起初隻有王誌等幾個人跟著唱,但隨著熟悉的旋律,越來越多的人加入進來。歌聲從稀稀拉拉變得整齊洪亮:
“團結就是力量,這力量是鐵,這力量是鋼...”
唱完一首,陳建國又起了一首《打靶歸來》。趙曉梅主動站出來指揮,周薇也跟著打拍子。歌聲引來了不少村民,大家圍在一起,氣氛越來越熱烈。
老支書和馬隊長遠遠看著,不禁點頭。馬隊長小聲說:“這小子,還真有一套。”
老支書眯著眼:“是啊,知道用歌聲團結人。比某些隻會搞小動作的強多了。”
月光下,歌聲嘹亮。陳建國看著一張張年輕的臉龐在火光中閃耀,心中湧起一股**。他特意走到周薇身邊,和她並肩合唱;又向趙曉梅點頭致意,感謝她的支持。
李衛紅和張芸站在人群外圍,臉色難看。

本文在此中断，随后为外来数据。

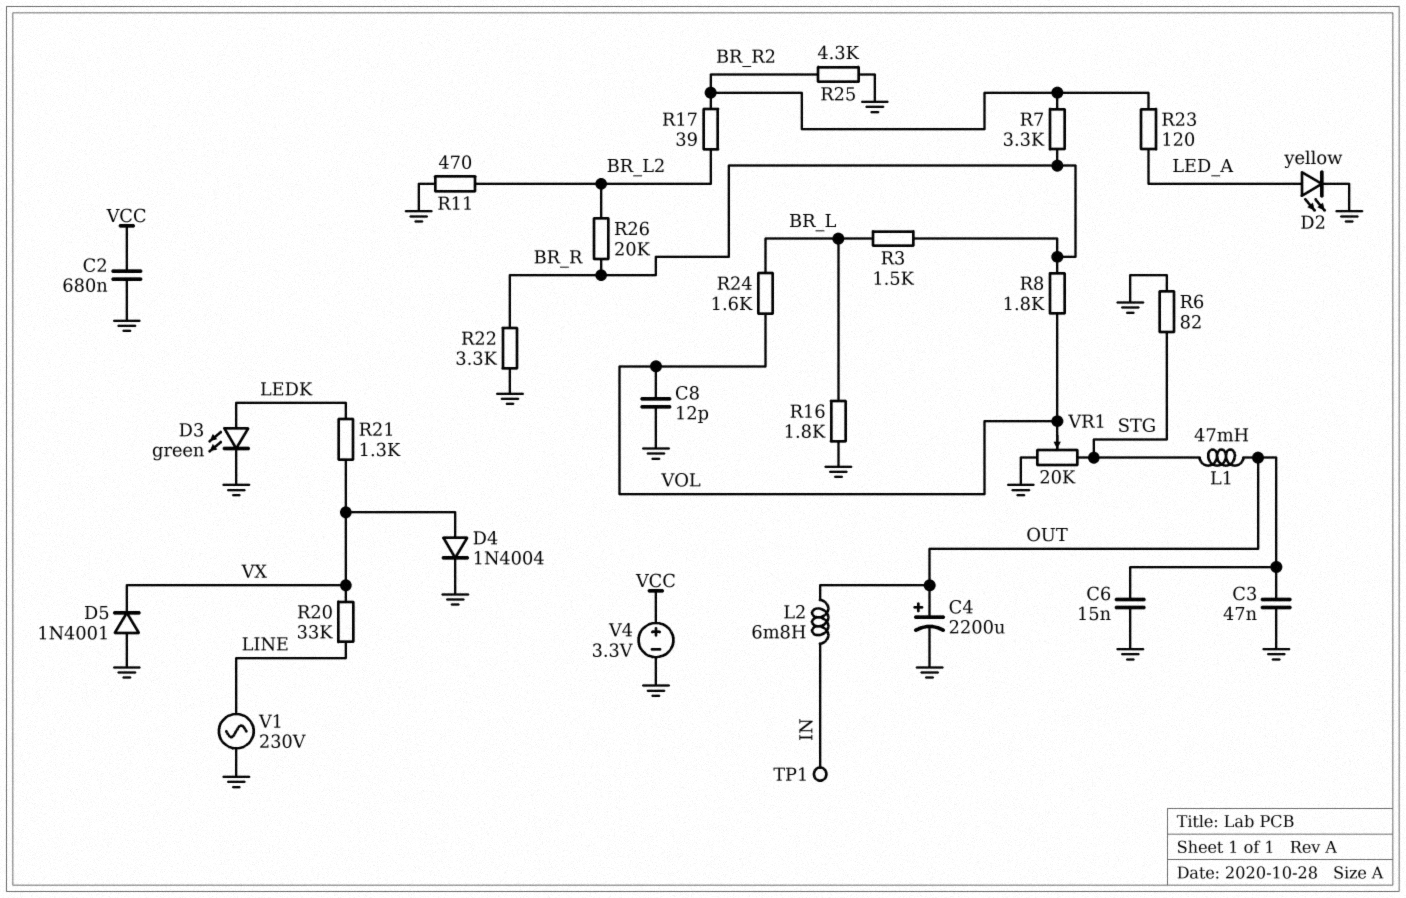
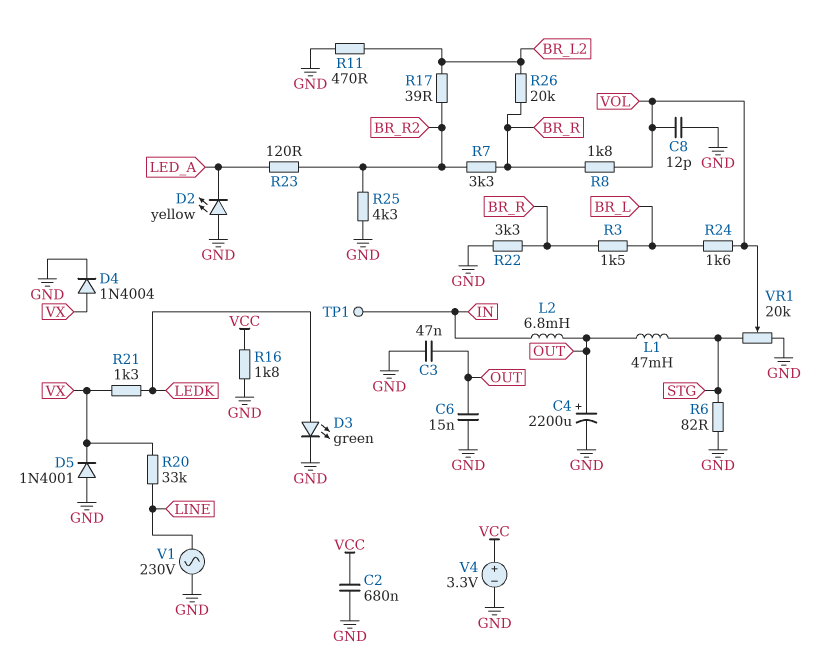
D2: LED yellow (A LED_A, K GND) -> LED yellow (A GND, K LED_A)
R16: 1.8k (BR_L, GND) -> 1.8k (GND, VCC)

張芸嘀咕:“就會搞這一套...”
李衛紅冷笑:“讓他得意。很快他就笑不出來了。”
歌聲飄向遠方,暫時驅散了猜忌與隔閡。但在溫暖的表象下,暗流仍在湧動。
當晚,陳建國在日記中寫道:“情感風波:1.李衛紅借題發揮2.老支書明事理3.歌聲凝聚人心4.需注意與女同誌交往分寸5.周薇似乎有心事”
他合上日記本,窗外月光如水。不知為何,周薇躲閃的眼神總在他腦海中浮現。那種神情,不像是因為流言,倒像是...藏著什麼秘密。
陳建國搖搖頭,決定明天找周薇好好談一談。無論即將發生什麼,他都需要每一個真心相待的戰友。
而在女知青宿舍,周薇正對著一封信發呆。信是從上海寄來的,字跡潦草,內容讓她心驚肉跳。她幾次想去找陳建國商量,卻都在門口停住了腳步。
“不能再連累他了...”她喃喃自語,悄悄把信藏在了枕頭最深處。
月光照在她蒼白的臉上,映出一種決絕的神情。